Inadvertent insiders – employees who unwittingly caused security incidents through negligent actions – were responsible for more than two-thirds of compromised data in 2017.

This is according to IBM’s X-Force Threat Intelligence Index 2018, which reveals that misconfigured cloud servers and networked backup incidents unintentionally exposed more than 2-billion records, making confidential data ripe for picking.

The IBM X-Force team examined numerous cyberthreats that shaped the threat landscape in 2017 and will continue to have an impact in 2018.

To uncover key trends in the 2017 cybersecurity threat landscape, such as the threat from inadvertent insiders, research teams combed through and analysed hundreds of millions of data points.

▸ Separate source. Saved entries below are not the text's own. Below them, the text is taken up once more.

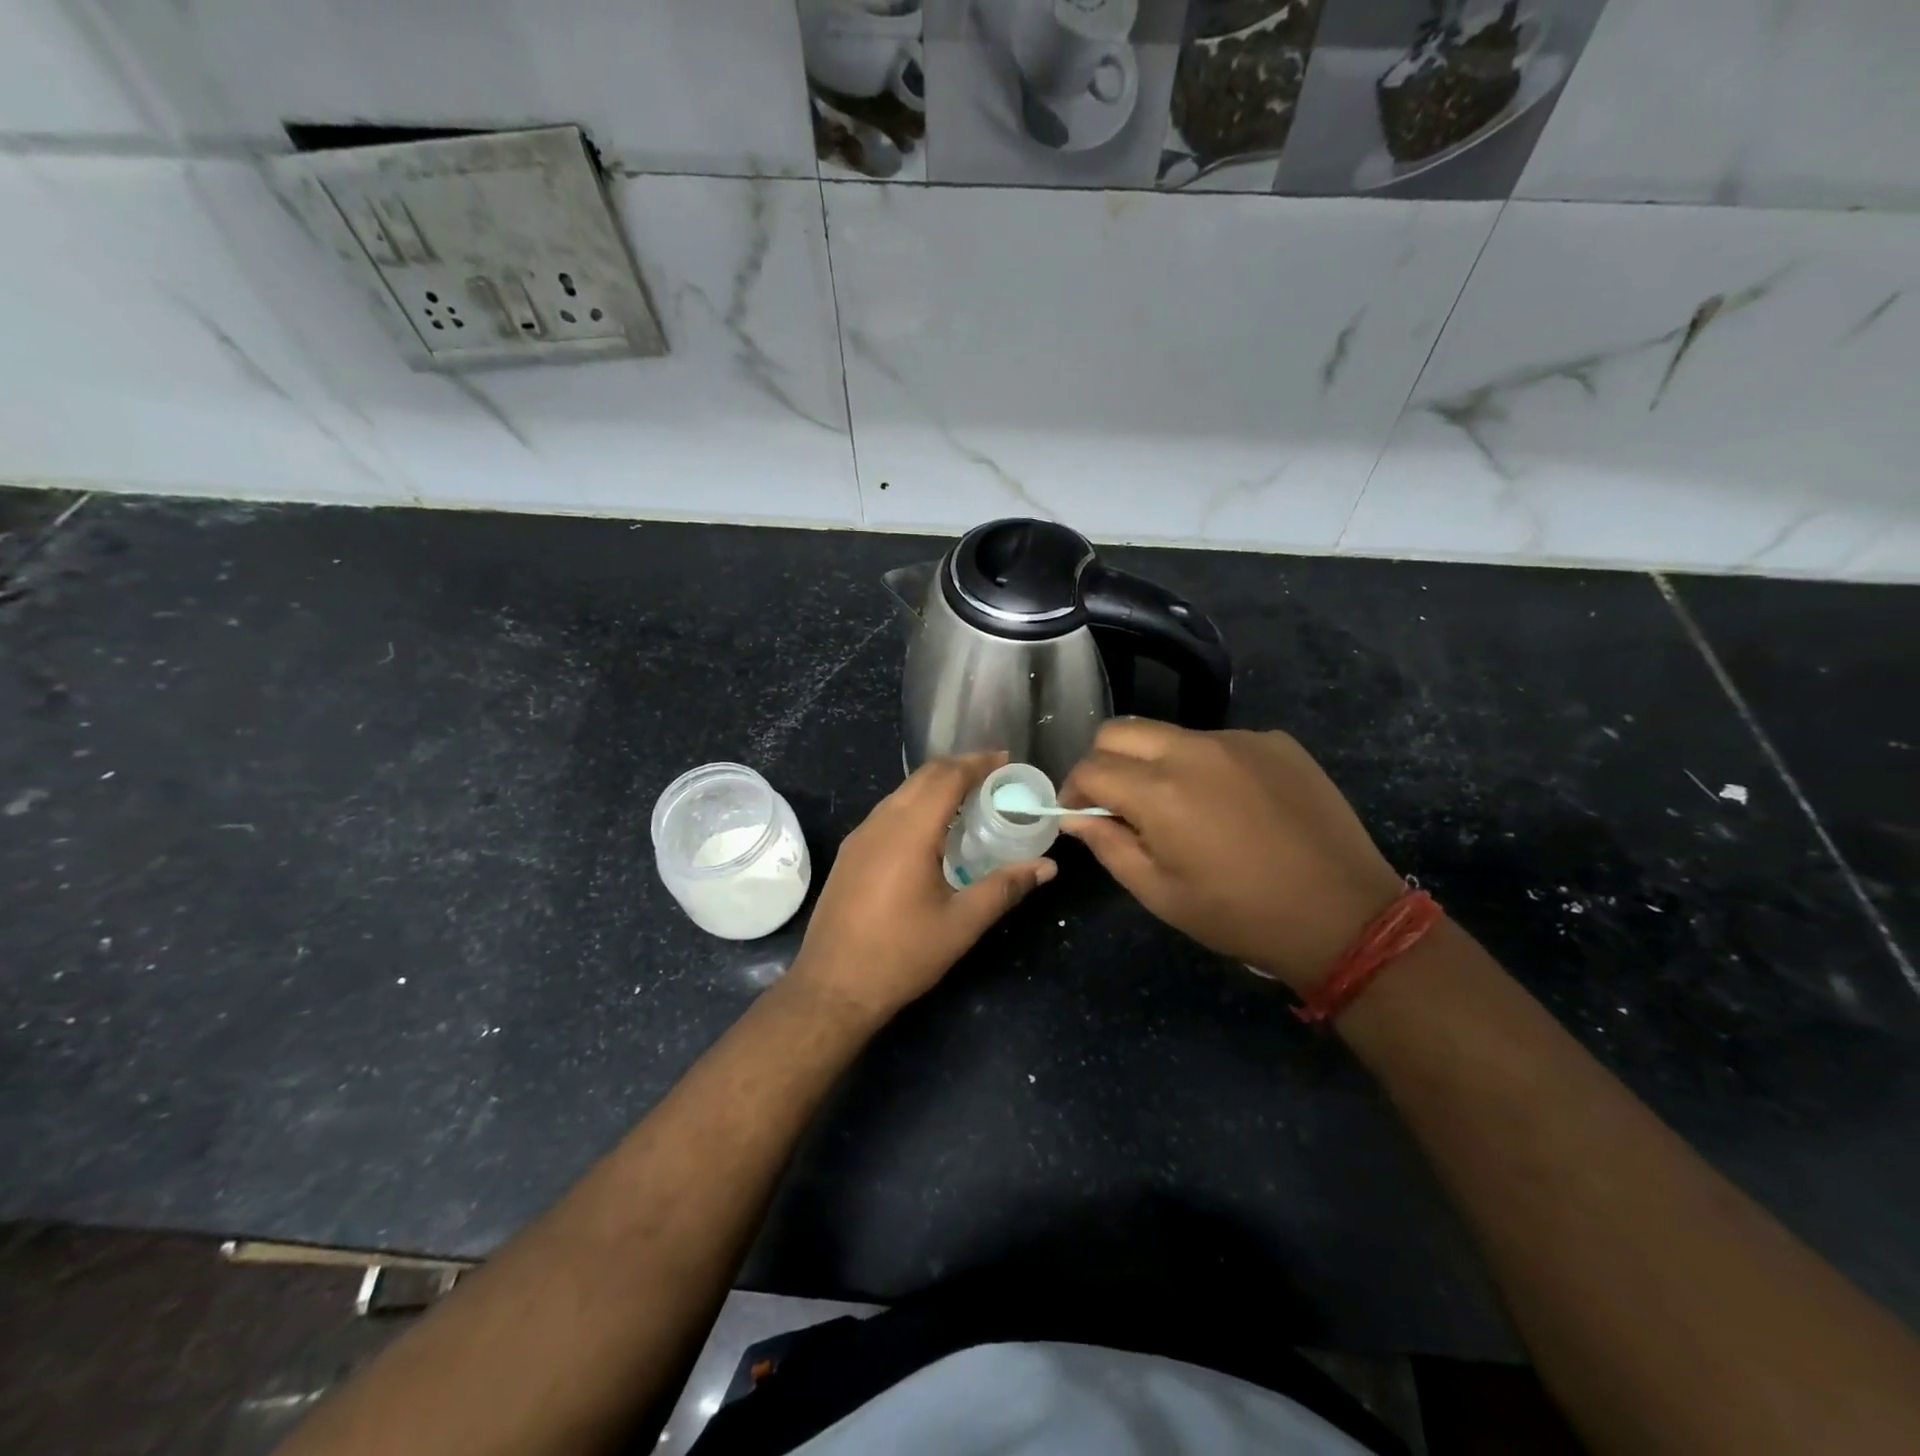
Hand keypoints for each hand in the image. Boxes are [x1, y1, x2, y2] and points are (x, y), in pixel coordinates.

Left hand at [786, 753, 1056, 1022]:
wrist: (832, 987)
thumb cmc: (901, 955)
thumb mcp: (961, 924)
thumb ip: (1005, 888)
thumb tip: (1047, 866)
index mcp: (909, 832)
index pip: (947, 777)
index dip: (978, 763)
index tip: (1006, 761)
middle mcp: (881, 823)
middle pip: (923, 777)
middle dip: (959, 768)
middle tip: (994, 777)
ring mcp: (860, 837)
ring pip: (902, 792)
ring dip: (935, 786)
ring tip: (969, 800)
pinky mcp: (850, 853)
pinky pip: (888, 812)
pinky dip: (916, 805)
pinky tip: (933, 830)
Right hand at [1059, 722, 1404, 990]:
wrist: (1343, 915)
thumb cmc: (1239, 915)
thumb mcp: (1159, 893)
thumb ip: (1108, 845)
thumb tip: (1077, 817)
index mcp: (1158, 791)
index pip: (1090, 767)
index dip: (1072, 790)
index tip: (1078, 814)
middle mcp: (1193, 750)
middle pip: (1121, 730)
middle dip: (1105, 761)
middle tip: (1118, 801)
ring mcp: (1239, 740)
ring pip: (1171, 734)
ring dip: (1156, 763)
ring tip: (1180, 806)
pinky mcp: (1276, 742)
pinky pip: (1220, 743)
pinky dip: (1206, 766)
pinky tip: (1231, 804)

Key findings from the IBM X-Force Threat Intelligence Index 2018 include:

* Diminishing Shellshock attacks lead to a decline in network attacks and security incidents. Top targeted industries experienced a decline in attacks and security incidents – down 18% and 22%, respectively – in 2017 over the previous year. This decline is largely attributed to a reduction in Shellshock attacks, which is a result of the diminishing available attack surface due to patching. There were 71% fewer Shellshock attacks in 2017 than 2016.

* Gozi undergoes the most notable financial malware shift. The most active financial malware in 2017, Gozi (Ursnif), toppled Zeus from its number one position. Gozi activity made up nearly one-fourth of the activity X-Force tracked, proving that organized crime is overtaking all other classes of threat actor in the financial malware-facilitated fraud scene.

* Destructive ransomworm attacks WannaCry, Not Petya and Bad Rabbit cost enterprises millions. Although many chief information security officers (CISOs) were already aware and concerned about crypto-ransomware, organisations faced a new breed of this threat in 2017. The X-Force report projects that this is likely to happen again in 2018.